## Exercise instructions
• A. In the forum thread about a nonlinear eigenvalue problem, which entry of the q vector is proposed to hold the eigenvalue parameter?
• B. Reproduce the part of the forum thread between "Thanks for the" and "manipulated with a da?", inclusive.

## Article
[petsc-users] nonlinear eigenvalue problem with structured mesh

[Gideon Simpson]

Thanks for the suggestions.  Suppose though that I wanted to avoid using a self-consistent approach and just attack the full nonlinear problem.  Is there a “smart” way to handle my data where the Vec q, which stores both the function on the mesh, and the eigenvalue parameter.  Suppose the eigenvalue parameter was in the last entry of the q vector, and the N-1 entries represnted the solution.  Is there a way to mask this sub-vector so it can be manipulated with a da?

-gideon

> On Jul 7, 2015, at 10:38 AM, Matthew Knepley <knepley at gmail.com> wrote:
> 
> On Tue, Jul 7, 2015 at 2:06 AM, Jose E. Roman <jroman at dsic.upv.es <mailto:jroman at dsic.upv.es>> wrote:
> 
> El 07/07/2015, a las 03:34, Matthew Knepley escribió:
> 
> > On Mon, Jul 6, 2015 at 7:43 PM, Gideon Simpson <gideon.simpson at gmail.com <mailto:gideon.simpson at gmail.com>> wrote:
> > I have a nonlinear eigenvalue problem for a system of equations, of the form,
> >
> > -Delta u + f(u) = E * u,
> >
> > where E is my nonlinear eigenvalue parameter, and u and f are vector valued.
> >
> > I thus have the following two things to contend with:
> >
> > 1.  E is a scalar which needs to be distributed across all the processes when the right hand side is formed
> >
> > 2.  I would like to be able to use a da to manage the spatial and multicomponent nature of u
> >
> > Obviously the Vec that my nonlinear solver is going to search for has to store both bits of data.  Is there a clever petsc way to handle this, or will I need to do all the indexing and broadcasting by hand?
> >
> >> My first suggestion would be to investigate SLEPc, which does have some support for nonlinear
> >> eigenvalue problems. Failing that, E normally comes out of the algorithm as the result of some
> >> vector algebra which automatically distributes the constant (like VecDot).
> 
> Nonlinear eigenvalue problems can be generally classified in two groups: those that depend nonlinearly on the eigenvalue parameter T(lambda)*x=0, and those that are nonlinear with respect to the eigenvector H(X)*X=X*Lambda. It seems that Gideon's problem belongs to the seocond type.

## Given records
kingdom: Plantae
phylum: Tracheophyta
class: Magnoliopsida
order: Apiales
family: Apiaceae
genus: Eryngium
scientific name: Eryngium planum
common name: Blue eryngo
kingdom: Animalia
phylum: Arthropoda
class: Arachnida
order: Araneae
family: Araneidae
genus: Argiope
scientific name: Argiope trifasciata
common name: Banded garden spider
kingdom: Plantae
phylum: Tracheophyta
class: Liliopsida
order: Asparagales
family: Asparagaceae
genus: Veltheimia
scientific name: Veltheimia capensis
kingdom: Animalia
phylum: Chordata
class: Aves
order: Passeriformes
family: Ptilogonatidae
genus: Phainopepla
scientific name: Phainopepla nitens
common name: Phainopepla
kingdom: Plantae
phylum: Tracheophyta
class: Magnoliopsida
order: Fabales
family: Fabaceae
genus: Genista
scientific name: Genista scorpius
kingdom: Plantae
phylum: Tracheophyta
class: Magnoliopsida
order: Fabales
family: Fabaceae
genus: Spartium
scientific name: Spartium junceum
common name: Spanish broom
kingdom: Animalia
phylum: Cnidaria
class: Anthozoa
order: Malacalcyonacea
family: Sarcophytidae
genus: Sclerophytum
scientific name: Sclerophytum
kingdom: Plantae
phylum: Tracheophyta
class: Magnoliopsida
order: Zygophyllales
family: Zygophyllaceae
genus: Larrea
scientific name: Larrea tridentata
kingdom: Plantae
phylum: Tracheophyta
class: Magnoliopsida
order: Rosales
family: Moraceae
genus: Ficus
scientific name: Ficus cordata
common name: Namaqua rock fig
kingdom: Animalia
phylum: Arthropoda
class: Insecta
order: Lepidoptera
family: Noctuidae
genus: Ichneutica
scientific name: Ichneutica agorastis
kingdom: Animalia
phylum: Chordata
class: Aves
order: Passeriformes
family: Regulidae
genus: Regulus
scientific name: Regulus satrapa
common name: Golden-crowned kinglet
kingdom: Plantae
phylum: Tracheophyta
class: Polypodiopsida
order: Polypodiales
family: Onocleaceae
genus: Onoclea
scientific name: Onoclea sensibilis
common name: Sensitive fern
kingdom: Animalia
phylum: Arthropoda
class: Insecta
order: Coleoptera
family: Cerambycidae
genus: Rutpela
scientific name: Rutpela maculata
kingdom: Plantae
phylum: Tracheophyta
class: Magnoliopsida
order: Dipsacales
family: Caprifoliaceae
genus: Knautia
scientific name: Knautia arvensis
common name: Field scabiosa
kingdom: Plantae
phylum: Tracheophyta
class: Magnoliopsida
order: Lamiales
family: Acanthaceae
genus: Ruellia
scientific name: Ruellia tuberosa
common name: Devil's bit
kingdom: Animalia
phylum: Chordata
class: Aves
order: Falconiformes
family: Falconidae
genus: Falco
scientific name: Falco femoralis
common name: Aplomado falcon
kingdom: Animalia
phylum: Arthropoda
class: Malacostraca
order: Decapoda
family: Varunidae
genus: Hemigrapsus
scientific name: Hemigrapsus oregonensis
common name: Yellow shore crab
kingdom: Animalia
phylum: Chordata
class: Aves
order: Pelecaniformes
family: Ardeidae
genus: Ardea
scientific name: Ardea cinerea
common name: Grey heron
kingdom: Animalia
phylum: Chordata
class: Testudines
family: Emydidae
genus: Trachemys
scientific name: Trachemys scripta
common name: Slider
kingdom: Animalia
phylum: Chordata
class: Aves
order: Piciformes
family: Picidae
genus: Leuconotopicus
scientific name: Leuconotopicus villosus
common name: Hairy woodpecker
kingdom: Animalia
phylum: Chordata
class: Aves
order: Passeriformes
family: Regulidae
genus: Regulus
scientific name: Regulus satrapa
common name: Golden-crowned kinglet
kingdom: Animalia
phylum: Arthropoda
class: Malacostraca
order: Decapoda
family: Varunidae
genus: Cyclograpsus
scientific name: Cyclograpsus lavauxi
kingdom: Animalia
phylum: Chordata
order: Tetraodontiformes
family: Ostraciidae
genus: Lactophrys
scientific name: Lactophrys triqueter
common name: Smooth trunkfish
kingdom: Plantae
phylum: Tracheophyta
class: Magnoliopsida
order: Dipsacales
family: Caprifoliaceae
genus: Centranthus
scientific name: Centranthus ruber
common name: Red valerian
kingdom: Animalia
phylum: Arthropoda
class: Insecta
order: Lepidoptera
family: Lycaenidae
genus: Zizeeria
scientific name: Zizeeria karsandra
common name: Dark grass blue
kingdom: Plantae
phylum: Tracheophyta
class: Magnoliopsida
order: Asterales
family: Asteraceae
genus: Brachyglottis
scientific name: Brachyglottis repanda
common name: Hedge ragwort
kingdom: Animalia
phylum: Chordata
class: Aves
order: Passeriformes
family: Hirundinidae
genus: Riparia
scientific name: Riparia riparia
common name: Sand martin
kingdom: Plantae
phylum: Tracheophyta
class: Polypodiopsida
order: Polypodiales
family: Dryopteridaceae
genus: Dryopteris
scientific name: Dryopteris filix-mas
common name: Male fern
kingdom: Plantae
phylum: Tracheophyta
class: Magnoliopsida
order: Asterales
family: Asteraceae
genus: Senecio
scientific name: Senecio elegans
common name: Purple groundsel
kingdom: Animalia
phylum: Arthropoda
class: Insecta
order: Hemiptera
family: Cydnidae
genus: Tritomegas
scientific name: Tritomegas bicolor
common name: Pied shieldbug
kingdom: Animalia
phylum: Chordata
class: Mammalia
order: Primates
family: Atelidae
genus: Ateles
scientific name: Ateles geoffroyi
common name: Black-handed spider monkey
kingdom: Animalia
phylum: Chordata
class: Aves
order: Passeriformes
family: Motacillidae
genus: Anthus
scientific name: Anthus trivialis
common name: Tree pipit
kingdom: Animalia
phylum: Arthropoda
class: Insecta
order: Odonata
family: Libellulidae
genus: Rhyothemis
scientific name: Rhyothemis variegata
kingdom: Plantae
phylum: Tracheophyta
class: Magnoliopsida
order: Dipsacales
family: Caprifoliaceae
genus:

## Results for the exercise
• A. The last entry of the q vector.

• B.
Thanks for the suggestions.  Suppose though that I wanted to avoid using a self-consistent approach and just attack the full nonlinear problem.  Is there a “smart” way to handle my data where the Vec q, which stores both the function on the mesh, and the eigenvalue parameter.  Suppose the eigenvalue parameter was in the last entry of the q vector, and the N-1 entries represnted the solution.  Is there a way to mask this sub-vector so it can be manipulated with a da?